After the Outlaws defeated Belt in the Northern C divisional tournament in February, the two rivals were set to meet again in the State C championship two weeks later. But they never got the chance after COVID-19 cut the season short a day early.

That state championship was highly anticipated. Each team had beaten the other twice. Belt won the district championship. Roy-Winifred won divisionals.

"It was going to be like the perfect storm. It was like we were 2-2 with Belt. It was the rubber match," co-coach Mauri Elness said. "It was going to be like, alright, who is the best this year? And so we had a rivalry, it would have been a very fun game and we just didn't get to do it."

Instead, they shared a state championship. And now that it’s time to look forward, Roy-Winifred wants to be in the conversation at the end of the season again. The Outlaws return plenty of skill from last year, but their most obvious force will be 6-foot-1 junior Madeline Heggem.

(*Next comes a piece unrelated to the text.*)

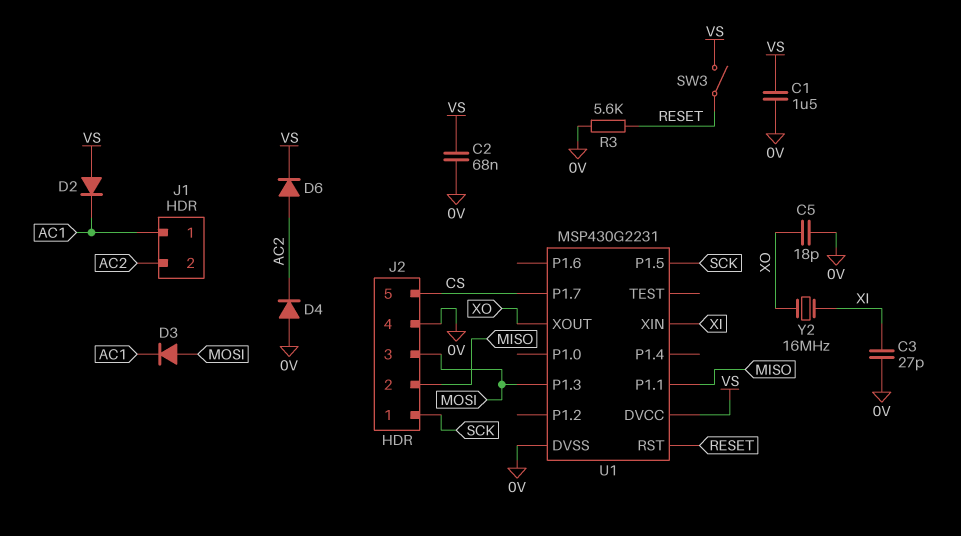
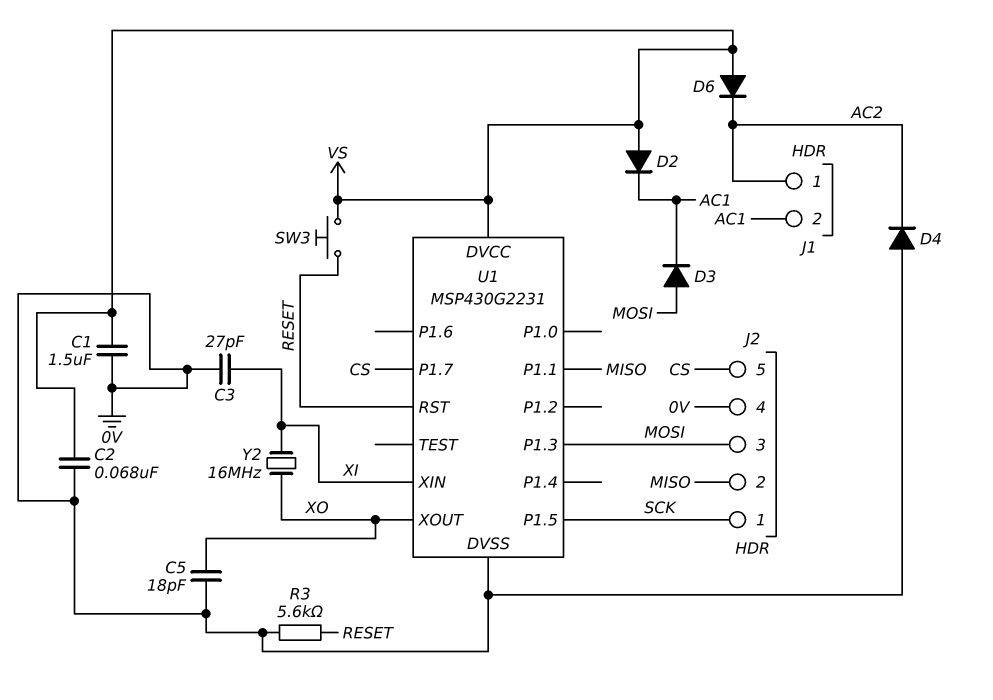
D6: diode (A AC2, K VS) -> diode (A VS, K AC2)
J1 pin 1: AC1 -> AC2
J1 pin 2: AC2 -> AC1
SW3: switch (RESET, VS) -> button (RESET, VS)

"We have size, so we're going to try to go inside out and try to get the ball to our bigs and that kind of thing," Elness said. "So we want to use what we can with our assets.

With or without COVID, the Outlaws will face some challenges. Roy-Winifred has just 12 players on the roster, and projected starting point guard Laynee Elness won’t play this year due to knee injury. A dense schedule also won’t be very forgiving.

"We're going to be playing three games a week. We're probably going to have one to two practices a week when it comes down to January when we start playing," coach Elness said. "So we're going to have to be very organized, very prepared, and just learn from every game and use it as a teaching moment, and hopefully peak when we need to."